第一声に、「僕の好きなタイプの日本人が居るんですよ」と和田社長。それは、例えば和田社長のお父様(4代目社長、現会長)のように、長年ものづくりに没頭してきた職人たちのことだといいます。
自分で考え、自分の商品をつくってきた職人には、その満足感と年月による特別なオーラがある。そして、そんな職人が多くいる八尾のまちでは、それがまちそのものの雰囲気になっていると感じているそうです。
ものすごい技術を持って、地味なものづくりに向き合い続ける彼らは、芸術家ではなく、職人です。決して派手ではないものの、その想いや技を言葉にして受け継ぐことが大切だと思うと、和田社長は話してくれました。
おわりに
今回、和田萬さんにお邪魔するまで、私はごまがどんな姿で畑に育つのかを想像したこともありませんでした。それくらい、袋に詰められてスーパーに並んでいるごまを、何も考えずに手にとっていたのです。
そして「ごまを入れると美味しくなる」となんとなくで使っていましたが、和田萬さんのごまを試食して、本当のごまの味わいが私にもわかったような気がします。
最後に、特別に入らせていただいたごまの焙煎工場の様子をご紹介します!
こちらは、鉄板でごまに熱を加える焙煎機。「回転式フライパン」のようなイメージです。この他にも、温風で焙煎するタイプの機械もありました!ごまの種類やつくる商品によって使用する焙煎機が違うそうです。
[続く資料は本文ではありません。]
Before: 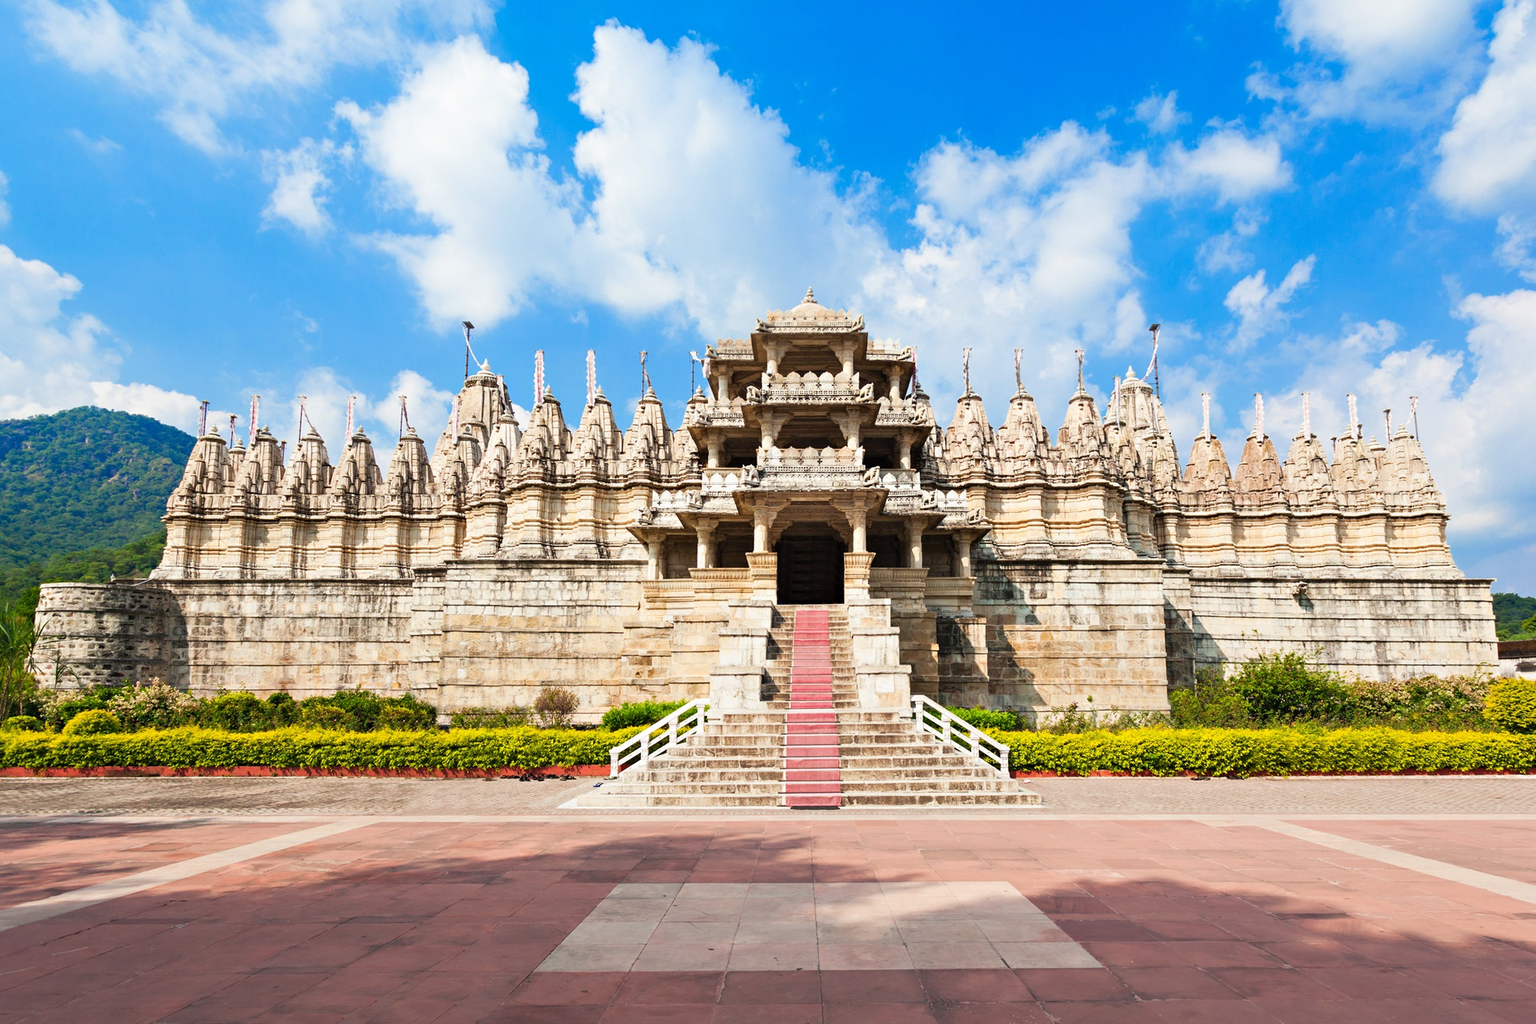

異なる焙煎機で煎られたごまを、それぞれ味見させていただきました。煎りたて熱々のごまには、今まで食べたことないような香ばしさが!2つを食べ比べると、確かに焙煎の方法によって、風味に違いが出ることがわかりました。
こちらは、搾りたてのごま油の様子。抽出したごま油は、ゆっくりと時間をかけて紙でこされています。一般的に「ごま油」として販売されているものには、ごまの種類が明記されていないことが多いですが、和田萬さんでは「金ごま油」「白ごま油」「黒ごま油」と、それぞれの旨味を100%生かしたごま油をつくっているそうです。
ポタポタと落ちていくごま油の様子を見ていると、一滴一滴が透き通っていることがわかりますが、実際に試食させてもらうと想像を超えるフレッシュさに驚きました!
工場を一周すると、一つひとつの工程に本当に手間暇がかけられていることがよくわかりました。小さなごまつぶから丁寧に美味しさを引き出す現場を目の当たりにすると、和田萬さんのごまが特別であることにも納得できます。
職人が生み出す、健康的で味わい深いごまという食べ物。その魅力に釘付けになる工場見学でした。これを読んだみなさんも、ぜひ八尾で煎られた美味しいごまをお試しください!
和田社長、今回はたくさんお話を聞かせていただき、ありがとうございました!